Ingredients
Scale
- 2 salmon fillets (6 oz each)
- 2 tbsp extra virgin olive oil
- 1 cup cherry tomatoes, halved
- 1 medium cucumber, thinly sliced
- 1/4 medium red onion, thinly sliced
- 1/3 cup Kalamata olives, pitted
- 1/3 cup crumbled feta cheese
- Juice of 1 lemon
- 1 tsp dried oregano
- Salt and pepper to taste
Instructions
- Preheat oven to 400°F (200°C) and line a baking sheet with parchment paper.
- Place salmon fillets on the baking sheet; drizzle with olive oil and season with salt, pepper, and half the oregano.
- Bake salmon for 12-15 minutes until cooked through and flaky.
- While salmon bakes, prepare veggies by chopping cherry tomatoes, slicing cucumber and red onion, and pitting olives.
- In a small bowl, whisk together lemon juice, remaining oregano, olive oil, salt, and pepper for the dressing.
- Assemble bowls starting with cucumber slices at the bottom; layer with cherry tomatoes, red onion, olives, feta cheese, and top with baked salmon.

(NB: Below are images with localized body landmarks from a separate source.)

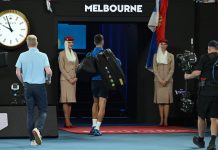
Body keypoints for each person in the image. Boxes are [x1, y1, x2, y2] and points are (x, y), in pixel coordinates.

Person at [15, 35, 52, 146]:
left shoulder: (22, 55)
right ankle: (38, 129)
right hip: (39, 86)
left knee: (30, 112)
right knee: (43, 111)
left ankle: (32, 140)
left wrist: (23, 83)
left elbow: (17, 72)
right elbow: (49, 72)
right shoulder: (43, 55)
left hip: (28, 87)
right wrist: (48, 80)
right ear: (37, 43)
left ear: (27, 43)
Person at [184, 40, 218, 150]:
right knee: (214, 118)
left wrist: (187, 76)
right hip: (217, 92)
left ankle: (201, 140)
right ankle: (212, 142)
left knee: (201, 116)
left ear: (209, 48)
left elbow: (197, 73)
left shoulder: (205, 57)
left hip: (205, 91)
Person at [89, 34, 109, 136]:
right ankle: (97, 128)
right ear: (103, 42)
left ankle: (93, 126)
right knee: (102, 104)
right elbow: (118, 63)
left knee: (95, 103)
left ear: (94, 42)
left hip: (93, 81)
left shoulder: (91, 54)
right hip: (103, 81)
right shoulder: (105, 53)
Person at [153, 39, 174, 127]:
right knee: (160, 102)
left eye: (165, 44)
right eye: (162, 44)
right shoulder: (155, 56)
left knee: (166, 102)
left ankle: (166, 120)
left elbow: (172, 69)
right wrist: (160, 79)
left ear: (167, 46)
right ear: (160, 45)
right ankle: (161, 120)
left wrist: (166, 80)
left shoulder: (171, 56)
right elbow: (155, 69)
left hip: (168, 81)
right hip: (158, 81)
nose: (163, 45)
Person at [58, 36, 79, 128]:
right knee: (65, 100)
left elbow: (78, 67)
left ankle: (68, 120)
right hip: (65, 79)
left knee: (70, 101)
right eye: (70, 42)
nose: (71, 44)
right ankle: (66, 120)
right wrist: (69, 78)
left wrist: (75, 77)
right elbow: (61, 68)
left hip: (73, 79)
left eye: (72, 42)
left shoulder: (74, 54)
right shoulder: (61, 54)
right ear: (66, 43)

Drizzle with dressing before serving.
- Prep Time: 10 minutes
- Cook Time: 15 minutes
- Category: Main
- Method: Baking
- Cuisine: Mediterranean
Nutrition
- Serving Size: 1 bowl (approx. 400g)
- Calories: 550
- Sugar: 4g
- Sodium: 800mg
- Fat: 36g
- Saturated Fat: 6g
- Unsaturated Fat: 29g
- Trans Fat: 0g
- Carbohydrates: 22g
- Fiber: 5g
- Protein: 38g
- Cholesterol: 75mg
Keywords: - For added crunch or protein variation, consider swapping salmon for grilled chicken or tofu. - Feel free to incorporate other seasonal vegetables or nuts for extra texture. - Store leftovers in an airtight container; consume within three days for optimal freshness.